The December 1991 military coup d'etat deposing Haiti's first democratically elected president, Jean Bertrand Aristide, led thousands of Haitians to flee by boat to the United States in FY 1992. The following year, 285 Chinese came ashore in New York on the "Golden Venture" and a total of 683 Chinese came ashore in three different ocean-going vessels along the coast of California in the summer of 1993. (13) Asylum claims with the INS peaked at 149,566 in FY1995 (Figure 1). Almost half of those cases, however, resulted from the 1990 settlement of the American Baptist Church (ABC) case that allowed Salvadorans and Guatemalans living in the United States who had not obtained asylum in the past to apply for asylum. (14) By the end of FY1995, there were 457,670 asylum cases in the backlog, as the INS asylum corps was unable to keep pace.
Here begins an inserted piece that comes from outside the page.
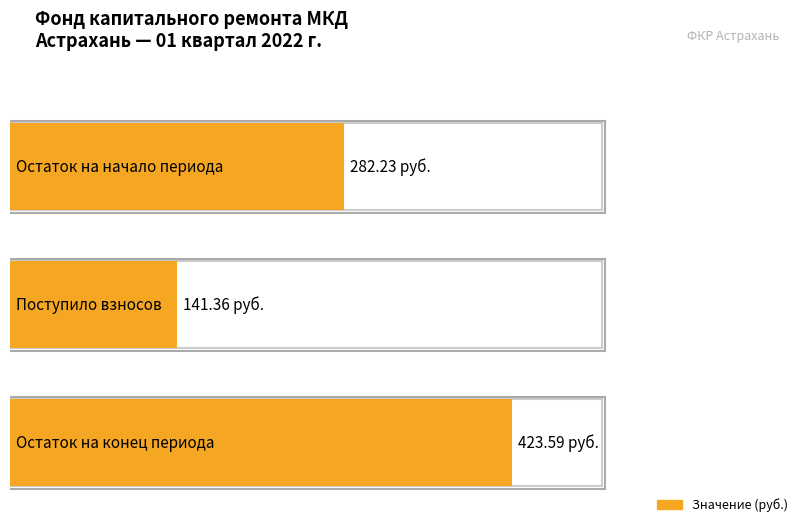

At how many categories does at least one series exceed 200?

2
The Illegal Immigrant Reform and Immigrant Responsibility Act (IIRIRA, P.L. 104-208) of 1996 made substantial changes to the asylum process, most notably by establishing summary exclusion provisions (now known as expedited removal), adding time limits on filing claims, and limiting judicial review in certain circumstances. IIRIRA also added a provision enabling refugees or asylees to request asylum on the basis of persecution resulting from resistance to coercive population control policies. (15) Asylum claims with the INS dropped in the years following the passage of IIRIRA, as Figure 1 depicts. It remains difficult to assess the extent to which the IIRIRA revisions to asylum policy affected this decline.

The Real ID Act of 2005 (P.L. 109-13) further revised asylum law. Foremost, it established expressed standards of proof for asylum seekers, including that the applicant's race, religion, nationality, social group, or political opinion was or will be one of the central motives for his or her persecution. It also required that the asylum seeker provide evidence which corroborates otherwise credible testimony; such evidence must be provided unless the applicant cannot reasonably obtain it. (16)

Standards for Asylum

Because "fear" is a subjective state of mind, assessing the merits of an asylum case rests in large part on the credibility of the claim and the likelihood that persecution would occur if the alien is returned home. These two distinct concepts--the credibility of the claim, or "credible fear," and the likelihood that persecution would occur, or "well-founded fear"--are fundamental to establishing the standards for asylum. A third dimension that overlays these concepts is the matter of "mixed motives" for persecuting the alien. Each of these standards are discussed below.

Credible Fear

The INA states that "the term credible fear of persecution means that there is a significant possibility, taking into account the credibility of the statements made by the alien in support of the alien's claim and such other facts as are known to the officer, that the alien could establish eligibility for asylum under [section] 208." (17) Integral to expedited removal, which is discussed below, the credible fear concept also functions as a pre-screening standard that is broader--and the burden of proof easier to meet--than the well-founded fear of persecution standard required to obtain asylum.